--- Supplied material ---
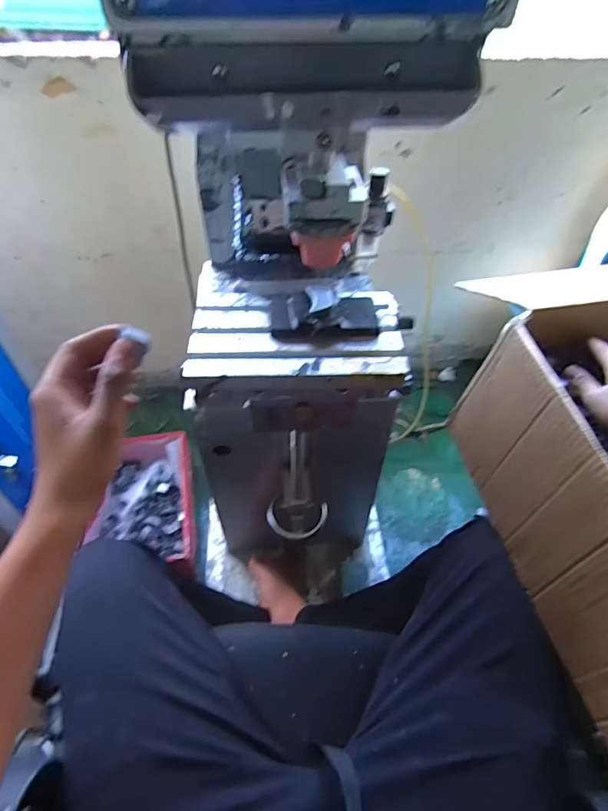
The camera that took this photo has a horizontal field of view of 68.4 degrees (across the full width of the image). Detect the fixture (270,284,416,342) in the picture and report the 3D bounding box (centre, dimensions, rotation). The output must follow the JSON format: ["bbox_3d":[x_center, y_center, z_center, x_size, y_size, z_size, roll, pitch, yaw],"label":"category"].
[{"bbox_3d":[0.036,-0.089,0.426,0.134,0.032,0.058,-6,50,-6],"label":"fixture"}]

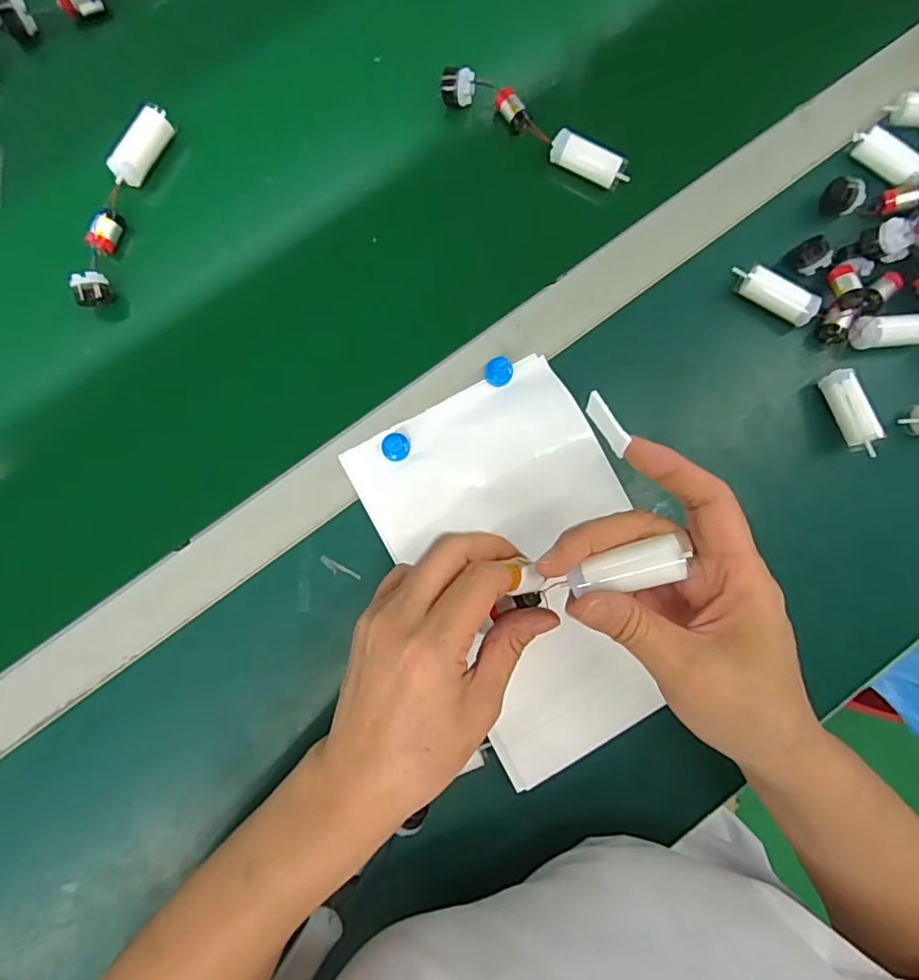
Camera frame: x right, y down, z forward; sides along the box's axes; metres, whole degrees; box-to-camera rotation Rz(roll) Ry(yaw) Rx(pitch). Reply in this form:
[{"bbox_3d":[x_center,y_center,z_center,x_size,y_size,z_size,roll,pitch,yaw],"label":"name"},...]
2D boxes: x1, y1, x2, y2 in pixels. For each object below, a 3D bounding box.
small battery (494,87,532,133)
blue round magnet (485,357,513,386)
[{"bbox_3d":[0.038,-0.270,0.386,0.014,0.018,0.028,-39,89,-9],"label":"small battery"},{"bbox_3d":[0.027,-0.080,0.362,0.019,0.012,0.018,1,84,-6],"label":"blue round magnet"}]

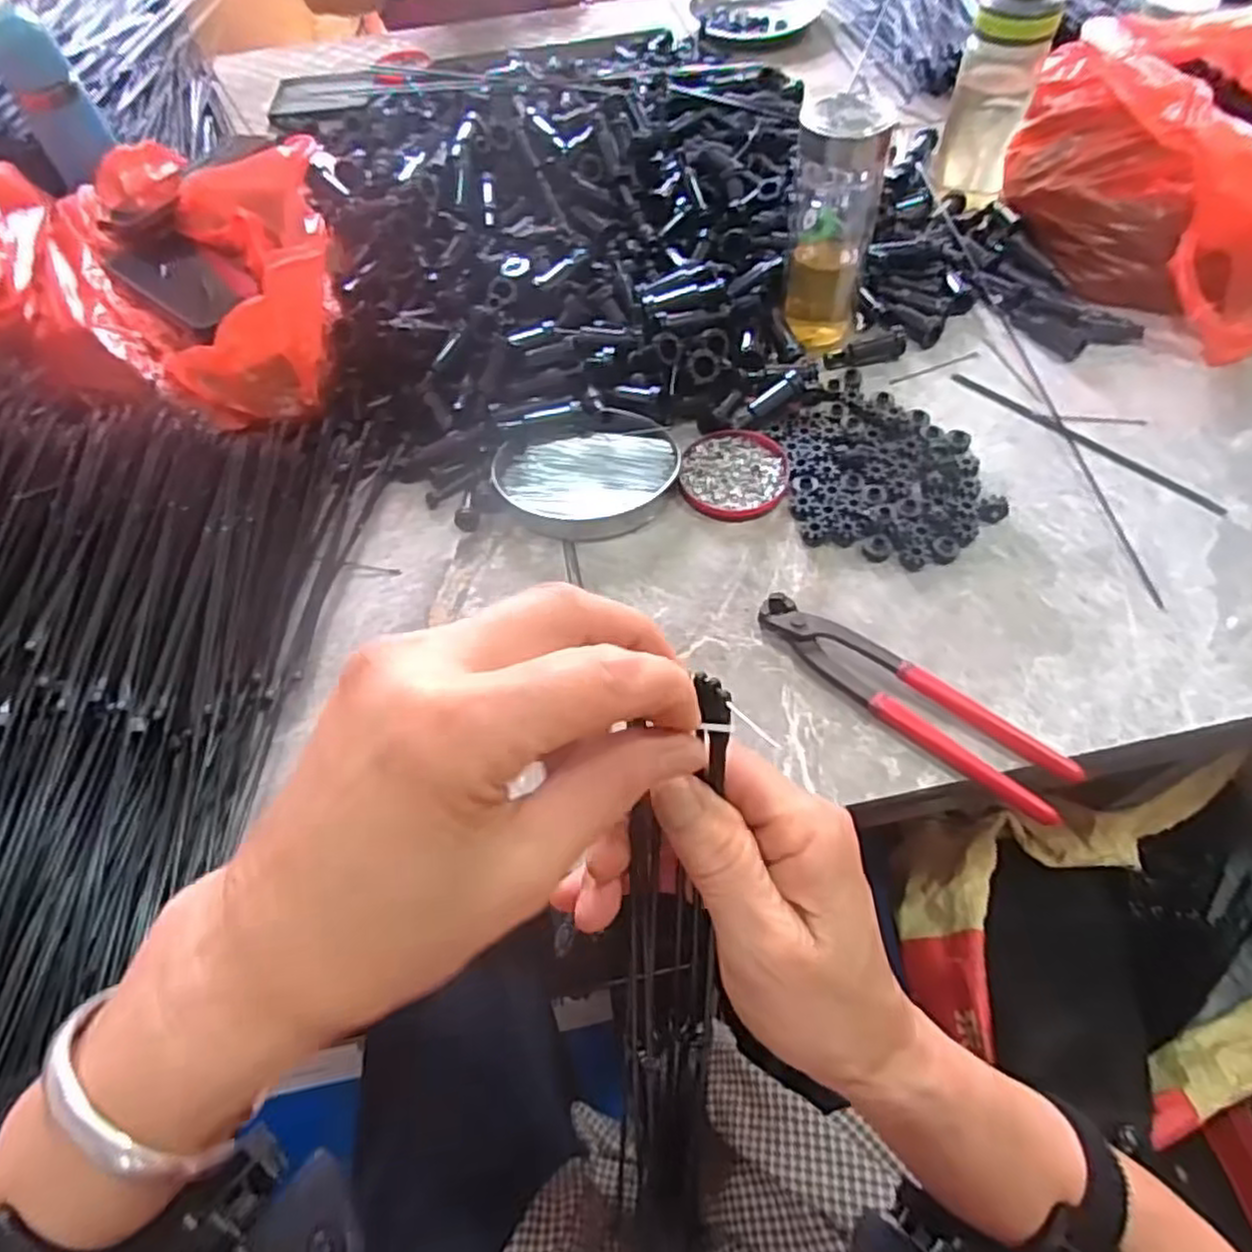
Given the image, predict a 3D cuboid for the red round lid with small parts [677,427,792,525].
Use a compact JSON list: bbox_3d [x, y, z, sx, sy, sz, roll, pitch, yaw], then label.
[{"bbox_3d":[0.082,-0.117,0.558,0.078,0.009,0.083,-1,58,2],"label":"red round lid with small parts"}]

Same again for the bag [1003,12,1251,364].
[{"bbox_3d":[0.485,-0.392,0.619,0.225,0.130,0.288,-26,60,-13],"label":"bag"}]

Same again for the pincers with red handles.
[{"bbox_3d":[0.173,0.040,0.450,0.200,0.018,0.050,37,66,23],"label":"pincers with red handles"}]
---
Images are to be left out; everything else in the material must be written out exactly.

Result of the task
The camera that took this photo has a horizontal field of view of 68.4 degrees (across the full width of the image). Detect the fixture (270,284,416,342) in the picture and report the 3D bounding box (centre, dimensions, rotation). The output must follow the JSON format: ["bbox_3d":[x_center, y_center, z_center, x_size, y_size, z_size, roll, pitch, yaw],"label":"category"].
[{"bbox_3d":[0.036,-0.089,0.426,0.134,0.032,0.058,-6,50,-6],"label":"fixture"}]

Camera frame: x right, y down, z forward; sides along the box's axes; metres, whole degrees; box-to-camera rotation Rz(roll) Ry(yaw) Rx(pitch). Reply in this form:
[{"bbox_3d":[x_center,y_center,z_center,x_size,y_size,z_size,roll,pitch,yaw],"label":"name"},...]
2D boxes: x1, y1, x2, y2 in pixels. For each object below, a 3D bounding box.
small battery (494,87,532,133)
blue round magnet (485,357,513,386)
[{"bbox_3d":[0.038,-0.270,0.386,0.014,0.018,0.028,-39,89,-9],"label":"small battery"},{"bbox_3d":[0.027,-0.080,0.362,0.019,0.012,0.018,1,84,-6],"label":"blue round magnet"}]

Given the image, predict a 3D cuboid for the red round lid with small parts [677,427,792,525].
Use a compact JSON list: bbox_3d [x, y, z, sx, sy, sz, roll, pitch, yaw], then label.
[{"bbox_3d":[0.082,-0.117,0.558,0.078,0.009,0.083,-1,58,2],"label":"red round lid with small parts"}]

Same again for the bag [1003,12,1251,364].
[{"bbox_3d":[0.485,-0.392,0.619,0.225,0.130,0.288,-26,60,-13],"label":"bag"}]

Same again for the pincers with red handles.
[{"bbox_3d":[0.173,0.040,0.450,0.200,0.018,0.050,37,66,23],"label":"pincers with red handles"}]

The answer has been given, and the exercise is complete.